Venture capital firm India Quotient, which had previously backed startups like regional language social platform ShareChat, fintech startup Lendingkart, and online fashion store FabAlley amongst others, has closed its third fund worth USD 100 million.

“The primary fund was USD 60 million only. Once we completed that we raised USD 40 million to invest in our mature companies. We will be able to invest USD 3-4 million per company in their Series B and C rounds,” Anand Lunia, managing partner, India Quotient told local newspaper Financial Express. The total funds will be deployed over the next two years.

Those who participated in the funding round include Gulf-based Indian billionaire Bavaguthu Raghuram Shetty, Flipkart co-founder Binny Bansal, and Singapore-based family office of Rajesh Bothra—RB Investments. New investors range from a large Chinese fund, prominent Chinese entrepreneurs also known as super angels, and a few family offices who did not want to be named. Other lending partners who made up in the assortment of investors included MakeMyTrip’s Deep Kalra and Paytm founder Vijay Shekhar Sharma.

The fresh fund is to be invested in 30-35 companies overall. The USD 40 million opportunity fund will back 10 mid-stage startups, whereas the remaining USD 60 million primary fund will be invested in seed-stage startups with the investment allocation between USD 250,000 to 1 million for 15-20% ownership. Looking at the history of the funding exercises at India Quotient, its first fund saw an infusion of USD 5 million in 2013 and two years later the second fund pulled in USD 16 million.

India Quotient has backed 60 startups so far and it has 10 startups in its kitty which are Series B funded, while 25 of its portfolio companies have closed operations. In its strategic decision to support matured stage start-ups, its exits are expected to happen faster, with the waiting period being reduced to about four to five years.

Earlier, India Quotient bet largely on consumer focused internet companies, but is now shifting its focus to business-to-business and enterprise software startups. The firm already has five SaaS startups including business accounting platform for small businesses Vyapar and enterprise platform for digitization Shephertz as its portfolio companies. It has now partnered with Kotak Wealth Management to market the fund to Kotak’s clients. Lately it has also invested in podcast platform Kuku FM and Lokal, a regional language news aggregator and classifieds platform.

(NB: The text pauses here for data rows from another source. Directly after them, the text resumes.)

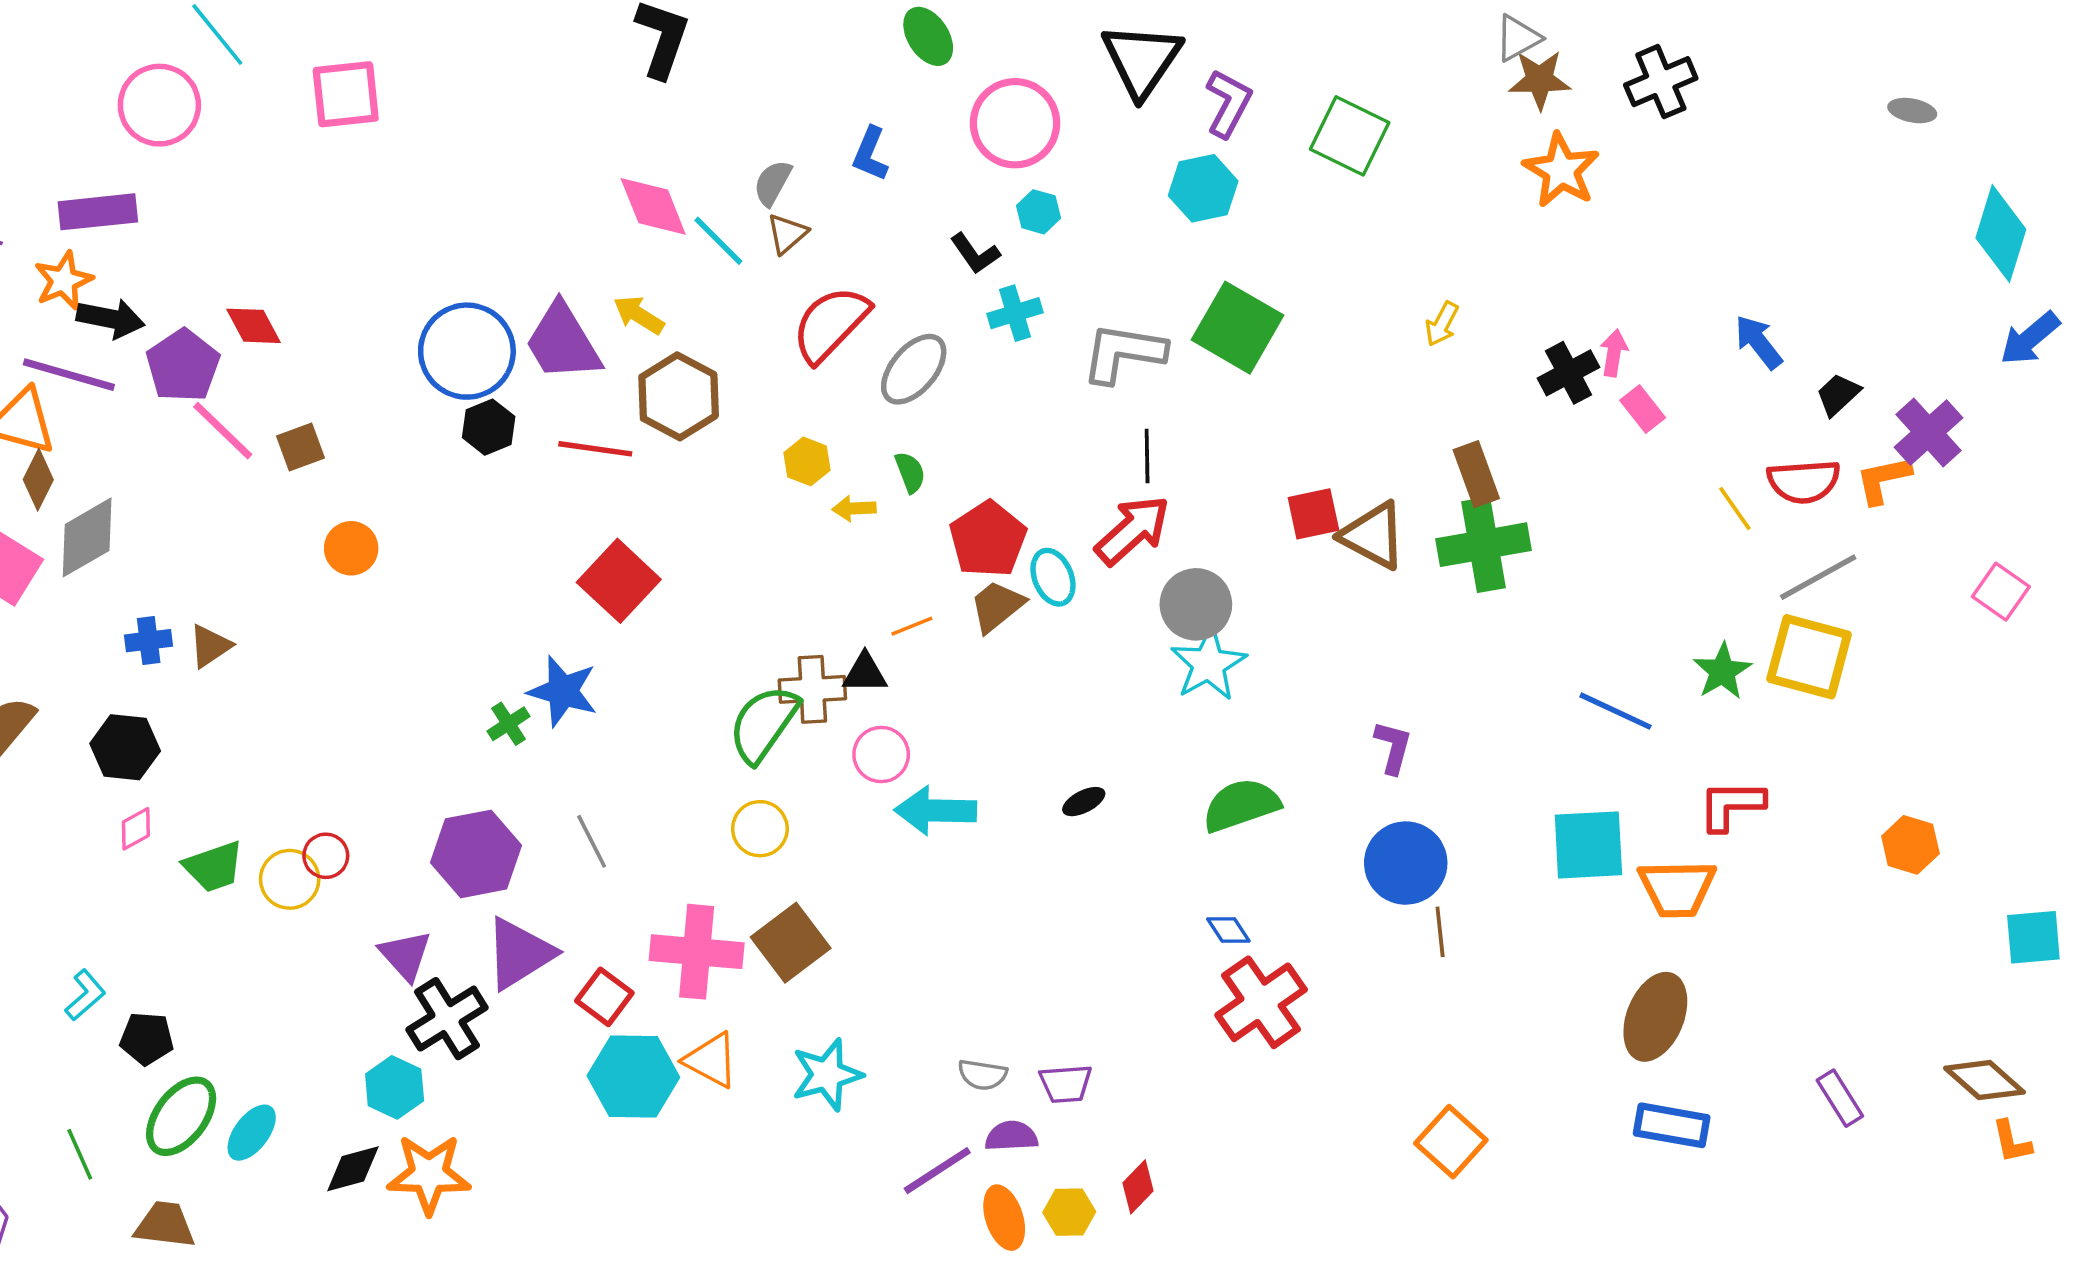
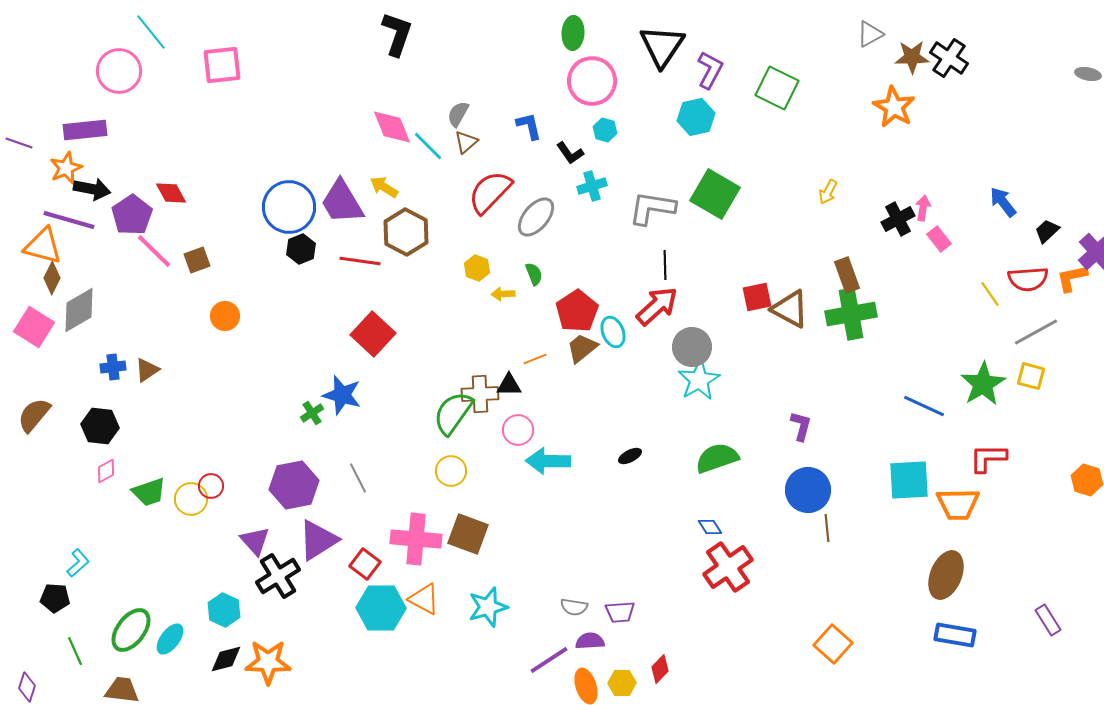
green ellipse: (928, 36) -> (573, 33), moved, turned 36
brown star: (1540, 80) -> (912, 57), moved
black cross: (1661, 82) -> (949, 58), turned -33
blue L-shape: (870, 154) -> (529, 126), moved, turned 144
yellow square: (1809, 657) -> (1031, 376), size x0.6
green star: (1722, 671) -> (983, 384), size x1.4
brown square: (791, 943) -> (468, 534), turned -33
black pentagon: (147, 1038) -> (55, 598), moved
cyan hexagon: (395, 1087) -> (224, 610), moved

“Companies are able to access more customers, payments have become simpler, infrastructure has become better – all of this has made the India consumption story very strong,” Prerna Bhutani, partner, India Quotient told financial news provider VCCircle.

In 2018, it exited from its ShareChat investment with 25X return when Asian investment firm Hillhouse Capital bought a part of its share for USD 6.9 million.